Burundi : la toxicomanie n’épargne pas les femmes
Les toxicomanes du Burundi se sont joints au reste du monde pour célébrer la journée dédiée à la lutte contre l’abus et le trafic de drogues. Au Burundi, les femmes ne sont pas épargnées. Les Nations-Unies ont instauré la journée il y a 37 ans. (SOS Médias Burundi)
L’événement a été célébré sous le thème: « non à la stigmatisation et à la discrimination » avec comme slogan retenu pour 2024 « soutenez, ne punissez pas! »
Instituée en décembre 1987 par l’ONU, cette journée vise essentiellement à sensibiliser chaque année toutes les communautés sur les risques liés à la consommation des drogues ainsi que ses conséquences néfastes sur la santé. Pour fêter cette journée à Bujumbura dans la ville commerciale du Burundi, des toxicomanes ont fait une marche , partant du rond point menant à l’aéroport vers le centre de réinsertion sociale des usagers de drogues se trouvant à Maramvya en commune Mutimbuzi, Bujumbura province.

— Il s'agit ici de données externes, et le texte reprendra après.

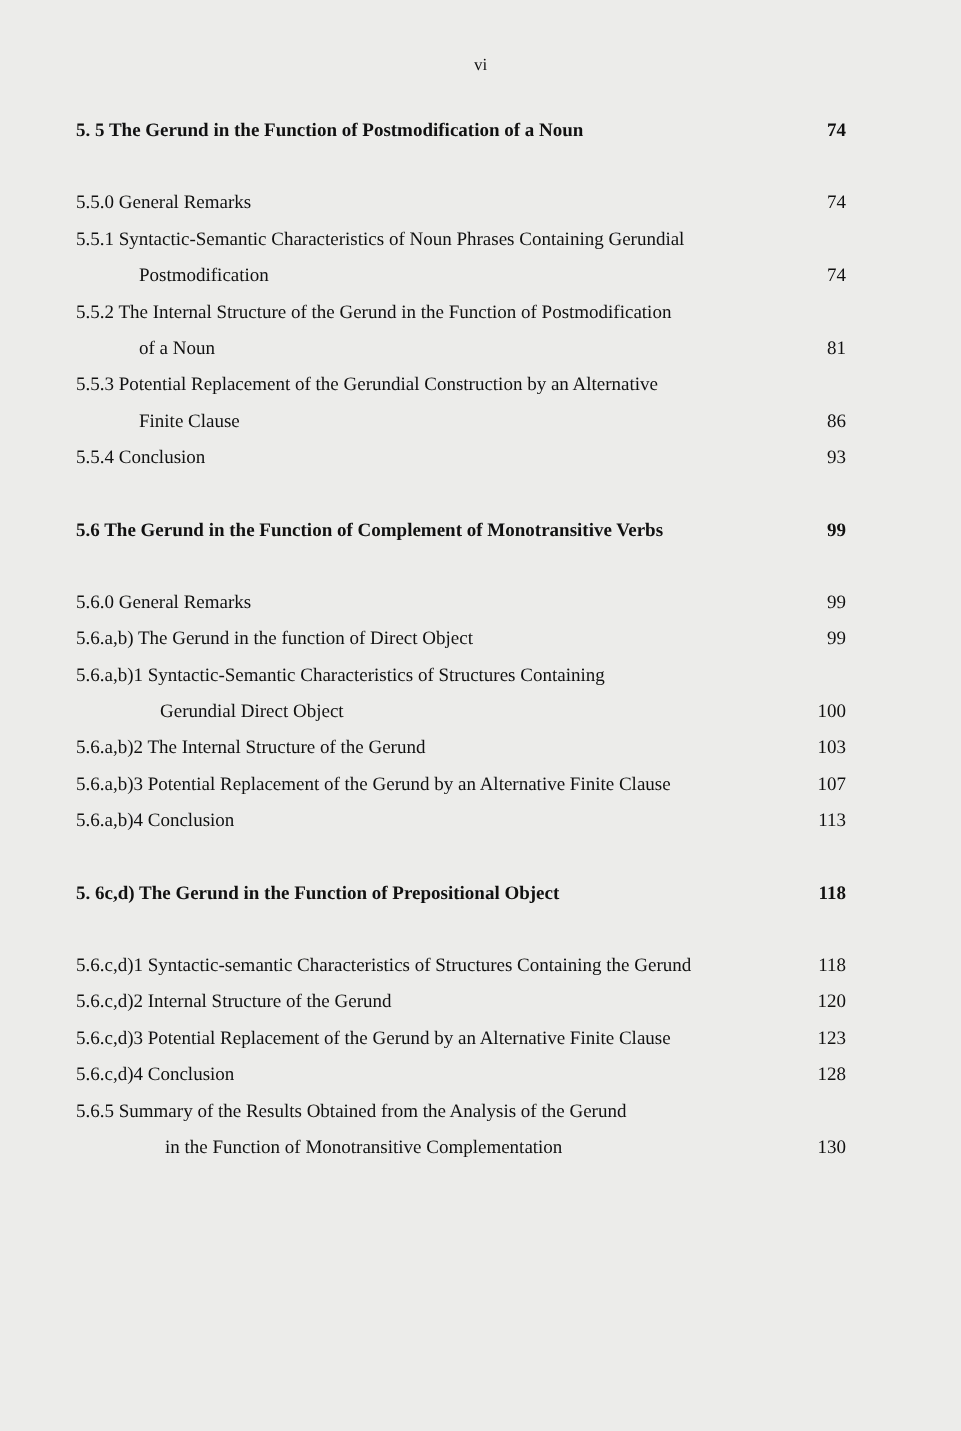vi
5. 5 The Gerund in the Function of Postmodification of a Noun 74
5.5.0 General Remarks 74
5.5.1 Syntactic-Semantic Characteristics of Noun Phrases Containing Gerundial
Postmodification 74
5.5.2 The Internal Structure of the Gerund in the Function of Postmodification
of a Noun 81
5.5.3 Potential Replacement of the Gerundial Construction by an Alternative
Finite Clause 86
5.5.4 Conclusion 93
5.6 The Gerund in the Function of Complement of Monotransitive Verbs 99
5.6.0 General Remarks 99
5.6.a,b) The Gerund in the function of Direct Object 99
5.6.a,b)1 Syntactic-Semantic Characteristics of Structures Containing
Gerundial Direct Object 100
5.6.a,b)2 The Internal Structure of the Gerund 103
5.6.a,b)3 Potential Replacement of the Gerund by an Alternative Finite Clause 107
5.6.a,b)4 Conclusion 113
5. 6c,d) The Gerund in the Function of Prepositional Object 118
5.6.c,d)1 Syntactic-semantic Characteristics of Structures Containing the Gerund 118
5.6.c,d)2 Internal Structure of the Gerund 120
5.6.c,d)3 Potential Replacement of the Gerund by an Alternative Finite Clause 123
5.6.c,d)4 Conclusion 128
5.6.5 Summary of the Results Obtained from the Analysis of the Gerund
in the Function of Monotransitive Complementation 130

Parmi ces usagers figurent des femmes et des filles.
Mariane (nom d’emprunt), 28 ans, dit avoir commencé à se droguer à 12 ans.
Elle explique que les usagers de drogues sont rejetés par la société, y compris leurs proches.
« Abandonné à lui-même et sans soutien social évident, l’usager ne se sentira pas incité à résister contre les stupéfiants », confie-t-elle.
Elle ajoute que le manque de sa quantité quotidienne peut la pousser à « voler tout objet susceptible d’être revendu, sans penser aux conséquences comme la prison, une fois attrapée! »
Or, dit-elle, le produit auquel elle est dépendante est le « boost », un mélange d’héroïne et d’autres substances dont la « boulette » s’achète à 25000 francs burundais.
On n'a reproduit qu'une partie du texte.